Training Exceptionally Accurate Models with Differential Privacy

The random noise essential for differential privacy can impact model precision. Increased noise generally enhances privacy but diminishes accuracy. This balance between accuracy and privacy is commonly referred to as the privacy-utility tradeoff

For certain types of machine learning models such as linear regression models, logistic regression models, and decision trees, managing this tradeoff is straightforward – the previously detailed strategy often works effectively in training remarkably accurate models with differential privacy. In the context of the UK-US PETs Prize Challenges, both the PPMLHuskies and Scarlet Pets teams adopted similar tactics to train highly precise models under differential privacy.

Conversely, training neural networks and deep learning models with differential privacy is more challenging due to the models’ substantial size necessitating more noise to ensure privacy, consequently reducing accuracy. Although these models were not part of the UK-US PETs Prize Challenges, their relevance is escalating across all generative AI applications, encompassing extensive language models.
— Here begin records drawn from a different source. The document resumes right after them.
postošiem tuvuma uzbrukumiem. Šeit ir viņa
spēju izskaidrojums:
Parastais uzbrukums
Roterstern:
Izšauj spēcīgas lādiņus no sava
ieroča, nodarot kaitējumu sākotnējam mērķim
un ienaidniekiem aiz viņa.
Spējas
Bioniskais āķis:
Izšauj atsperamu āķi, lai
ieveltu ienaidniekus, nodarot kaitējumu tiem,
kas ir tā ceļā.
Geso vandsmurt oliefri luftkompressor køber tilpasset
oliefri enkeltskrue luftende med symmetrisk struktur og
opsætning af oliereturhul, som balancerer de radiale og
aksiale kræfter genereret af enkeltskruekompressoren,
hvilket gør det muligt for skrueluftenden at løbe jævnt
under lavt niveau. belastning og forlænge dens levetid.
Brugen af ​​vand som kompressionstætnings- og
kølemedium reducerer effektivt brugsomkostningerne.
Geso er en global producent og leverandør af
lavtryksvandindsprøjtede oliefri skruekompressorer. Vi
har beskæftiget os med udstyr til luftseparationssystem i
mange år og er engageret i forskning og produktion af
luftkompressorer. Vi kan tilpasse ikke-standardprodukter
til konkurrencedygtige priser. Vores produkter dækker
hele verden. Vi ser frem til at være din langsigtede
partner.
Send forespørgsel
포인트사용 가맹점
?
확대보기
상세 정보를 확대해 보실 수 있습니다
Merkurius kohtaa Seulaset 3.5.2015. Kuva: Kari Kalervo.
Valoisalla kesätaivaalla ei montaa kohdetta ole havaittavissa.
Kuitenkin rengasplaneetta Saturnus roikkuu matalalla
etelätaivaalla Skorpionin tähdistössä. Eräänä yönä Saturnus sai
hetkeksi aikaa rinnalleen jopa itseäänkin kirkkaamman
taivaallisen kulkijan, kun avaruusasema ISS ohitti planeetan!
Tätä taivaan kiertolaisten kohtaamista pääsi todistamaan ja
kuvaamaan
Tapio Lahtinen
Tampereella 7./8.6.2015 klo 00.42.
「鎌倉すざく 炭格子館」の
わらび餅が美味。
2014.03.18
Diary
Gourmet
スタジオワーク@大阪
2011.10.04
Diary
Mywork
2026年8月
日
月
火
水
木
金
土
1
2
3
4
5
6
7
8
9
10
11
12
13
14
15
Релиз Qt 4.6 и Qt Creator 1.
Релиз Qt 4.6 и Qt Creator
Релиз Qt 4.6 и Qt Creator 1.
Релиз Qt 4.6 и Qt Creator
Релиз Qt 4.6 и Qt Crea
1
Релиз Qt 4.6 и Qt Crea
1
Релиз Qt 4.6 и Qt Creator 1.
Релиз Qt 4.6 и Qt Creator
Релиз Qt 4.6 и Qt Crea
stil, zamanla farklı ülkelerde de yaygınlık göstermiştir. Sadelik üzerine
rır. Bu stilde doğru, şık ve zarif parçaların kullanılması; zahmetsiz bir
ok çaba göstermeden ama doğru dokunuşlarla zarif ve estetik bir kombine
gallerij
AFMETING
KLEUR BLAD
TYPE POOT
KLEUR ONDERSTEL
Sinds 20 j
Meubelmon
Recent research findings indicate that models pre-trained on publicly available data (sans differential privacy) and subsequently fine-tuned with differential privacy can yield accuracy levels comparable to models trained without differential privacy. For instance, Li et al. have demonstrated that pre-trained language models can be fine-tuned with differential privacy to reach almost identical accuracy levels as non-differentially private models. These outcomes suggest that in domains where publicly available data can be utilized for pre-training – notably language and image recognition models – achieving privacy and utility in privacy-protecting federated learning is plausible.

This approach does not offer privacy guarantees for the public data employed during pre-training, necessitating adherence to relevant privacy and intellectual property regulations (the legal and ethical contemplations on this topic transcend the scope of this blog series).

Upcoming

In the subsequent post, we will be addressing the implementation hurdles in deploying privacy-preserving federated learning in real-world scenarios.